Microsoft Starts Preparing Its Open-Source DirectX Shader Compiler For "HLSL 202x"

Written by Michael Larabel in Microsoft on 28 May 2024 at 02:33 PM EDT. 19 Comments
MICROSOFT
Microsoft's open-source DirectX Shader Compiler that is open-source and derived from the LLVM/Clang compiler infrastructure is out with a significant new release as it begins preparing for "HLSL 202x" as a big leap for the High-Level Shader Language.

HLSL 202x is the placeholder name for the next-generation version of the High-Level Shader Language, the shading language used by Direct3D and akin to OpenGL's GLSL. With today's DirectX Compiler v1.8.2405 release, just the first component of HLSL 202x is being rolled out. Microsoft's GitHub release announcement explains:
"HLSL 202x is a placeholder designation for what will ultimately be a new language version that further aligns HLSL with modern language features. It is intended to serve as a bridge to help transition to the expected behavior of the modernized compiler.

To experiment with 202x, use the -HV 202x flag. We recommend enabling these warnings as well to catch potential changes in behavior: -Wconversion -Wdouble-promotion -Whlsl-legacy-literal.

The first feature available in 202x updates HLSL's treatment of literals to better conform with C/C++. In previous versions, un-suffixed literal types targeted the highest possible precision. This feature revises that to mostly conform with C/C++ behavior. See the above blog post for details.

Clang-built Windows binaries are included in addition to the MSVC-built binaries that have always been shipped before. The clang-built compiler is expected to improve HLSL compile times in many cases. We are eager for feedback about this build positive or negative, related to compile times or correctness."

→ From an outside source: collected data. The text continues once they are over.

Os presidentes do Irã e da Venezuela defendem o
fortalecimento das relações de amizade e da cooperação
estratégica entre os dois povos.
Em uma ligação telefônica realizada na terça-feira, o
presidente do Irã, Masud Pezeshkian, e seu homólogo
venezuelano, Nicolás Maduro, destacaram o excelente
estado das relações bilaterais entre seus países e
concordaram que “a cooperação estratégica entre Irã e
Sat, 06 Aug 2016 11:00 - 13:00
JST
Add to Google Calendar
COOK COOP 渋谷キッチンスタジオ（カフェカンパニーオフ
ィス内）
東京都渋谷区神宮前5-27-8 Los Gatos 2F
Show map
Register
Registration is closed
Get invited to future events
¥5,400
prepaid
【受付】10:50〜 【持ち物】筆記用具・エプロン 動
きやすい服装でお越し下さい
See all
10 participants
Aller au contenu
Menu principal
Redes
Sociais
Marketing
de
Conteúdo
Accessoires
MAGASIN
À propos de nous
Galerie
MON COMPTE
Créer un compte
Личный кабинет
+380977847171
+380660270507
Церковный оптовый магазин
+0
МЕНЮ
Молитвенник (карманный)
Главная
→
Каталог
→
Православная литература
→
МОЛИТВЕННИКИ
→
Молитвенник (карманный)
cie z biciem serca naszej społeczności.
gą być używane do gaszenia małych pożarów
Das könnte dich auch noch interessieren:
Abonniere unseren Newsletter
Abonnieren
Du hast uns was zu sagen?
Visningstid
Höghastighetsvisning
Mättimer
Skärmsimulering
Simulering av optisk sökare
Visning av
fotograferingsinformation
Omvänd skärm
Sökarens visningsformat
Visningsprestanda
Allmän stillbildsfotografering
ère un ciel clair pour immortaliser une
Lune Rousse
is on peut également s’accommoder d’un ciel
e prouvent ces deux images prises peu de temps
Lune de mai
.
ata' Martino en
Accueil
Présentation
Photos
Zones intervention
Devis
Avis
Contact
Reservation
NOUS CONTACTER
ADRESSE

There is also a Microsoft DirectX blog post highlighting the faster build times of using the Clang-built DirectX Compiler and the work that's ongoing to evolve the HLSL language. With the HLSL 202x work is also a formal language specification being developed. HLSL 202y as the HLSL 202x successor is also being developed in parallel.

DirectX Compiler May release


Downloads -- both the source code and Windows / Linux binaries -- and more information on today's DirectX Compiler v1.8.2405 release can be found via GitHub.